Após afirmar que as acusações de pirataria seriam trocadas por vandalismo, a Justiça da Rússia não cumpriu a palavra e manteve as duas acusações sobre os ativistas do Greenpeace. A brasileira Ana Paula Maciel e seus 29 colegas estão presos desde o dia 18 de setembro na Rússia, após um protesto pacífico contra a exploração de petróleo no Ártico.

“O mundo inteiro está dizendo que a ação dos ativistas não teve nada a ver com pirataria – e até o presidente russo, Vladimir Putin, já afirmou isso publicamente. Mas a Justiça do país parece insistir nessa hipótese”, diz a nota do Greenpeace.

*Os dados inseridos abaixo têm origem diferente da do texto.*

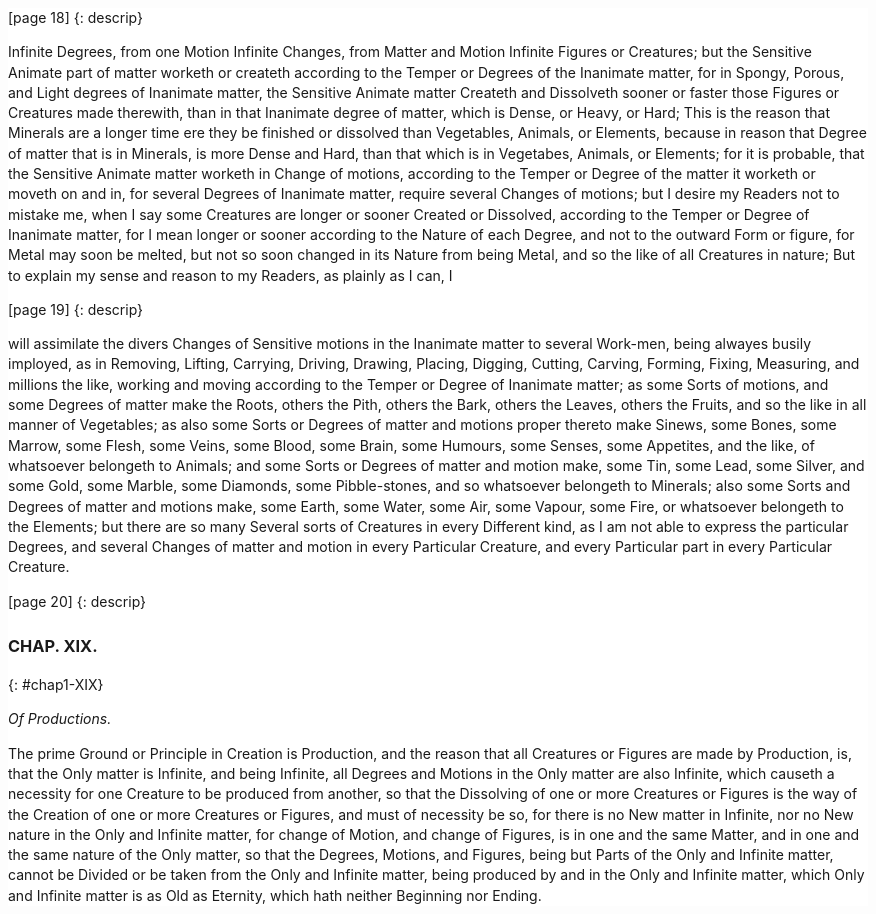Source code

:[page 18]
{: descrip}

Infinite Degrees, from one Motion Infinite Changes, from Matter and Motion Infinite Figures or Creatures; but the Sensitive Animate part of matter worketh or createth according to the Temper or Degrees of the Inanimate matter, for in Spongy, Porous, and Light degrees of Inanimate matter, the Sensitive Animate matter Createth and Dissolveth sooner or faster those Figures or Creatures made therewith, than in that Inanimate degree of matter, which is Dense, or Heavy, or Hard; This is the reason that Minerals are a longer time ere they be finished or dissolved than Vegetables, Animals, or Elements, because in reason that Degree of matter that is in Minerals, is more Dense and Hard, than that which is in Vegetabes, Animals, or Elements; for it is probable, that the Sensitive Animate matter worketh in Change of motions, according to the Temper or Degree of the matter it worketh or moveth on and in, for several Degrees of Inanimate matter, require several Changes of motions; but I desire my Readers not to mistake me, when I say some Creatures are longer or sooner Created or Dissolved, according to the Temper or Degree of Inanimate matter, for I mean longer or sooner according to the Nature of each Degree, and not to the outward Form or figure, for Metal may soon be melted, but not so soon changed in its Nature from being Metal, and so the like of all Creatures in nature; But to explain my sense and reason to my Readers, as plainly as I can, I

[page 19]
{: descrip}

will assimilate the divers Changes of Sensitive motions in the Inanimate matter to several Work-men, being alwayes busily imployed, as in Removing, Lifting, Carrying, Driving, Drawing, Placing, Digging, Cutting, Carving, Forming, Fixing, Measuring, and millions the like, working and moving according to the Temper or Degree of Inanimate matter; as some Sorts of motions, and some Degrees of matter make the Roots, others the Pith, others the Bark, others the Leaves, others the Fruits, and so the like in all manner of Vegetables; as also some Sorts or Degrees of matter and motions proper thereto make Sinews, some Bones, some Marrow, some Flesh, some Veins, some Blood, some Brain, some Humours, some Senses, some Appetites, and the like, of whatsoever belongeth to Animals; and some Sorts or Degrees of matter and motion make, some Tin, some Lead, some Silver, and some Gold, some Marble, some Diamonds, some Pibble-stones, and so whatsoever belongeth to Minerals; also some Sorts and Degrees of matter and motions make, some Earth, some Water, some Air, some Vapour, some Fire, or whatsoever belongeth to the Elements; but there are so many Several sorts of Creatures in every Different kind, as I am not able to express the particular Degrees, and several Changes of matter and motion in every Particular Creature, and every Particular part in every Particular Creature.

[page 20]
{: descrip}

### CHAP. XIX.
{: #chap1-XIX}

*Of Productions.*

The prime Ground or Principle in Creation is Production, and the reason that all Creatures or Figures are made by Production, is, that the Only matter is Infinite, and being Infinite, all Degrees and Motions in the Only matter are also Infinite, which causeth a necessity for one Creature to be produced from another, so that the Dissolving of one or more Creatures or Figures is the way of the Creation of one or more Creatures or Figures, and must of necessity be so, for there is no New matter in Infinite, nor no New nature in the Only and Infinite matter, for change of Motion, and change of Figures, is in one and the same Matter, and in one and the same nature of the Only matter, so that the Degrees, Motions, and Figures, being but Parts of the Only and Infinite matter, cannot be Divided or be taken from the Only and Infinite matter, being produced by and in the Only and Infinite matter, which Only and Infinite matter is as Old as Eternity, which hath neither Beginning nor Ending.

A ONG afirma que precisa manter a pressão pela libertação dos ativistas.

“Junte sua voz ? s de milhões de pessoas ao redor do mundo e ligue para a embaixada russa no Brasil, pedindo a libertação dos ativistas. Você também pode enviar um email para eles, além de compartilhar com seus amigos”, pede o Greenpeace. A petição a favor dos ativisatas pode ser assinada neste link.

“Nossos ativistas não são piratas, tampouco vândalos. As únicas armas que eles carregavam durante o protesto eram uma faixa com uma mensagem pelo Ártico e o desejo de defender o meio ambiente por todos nós. Agora é nossa vez de continuarmos com eles.”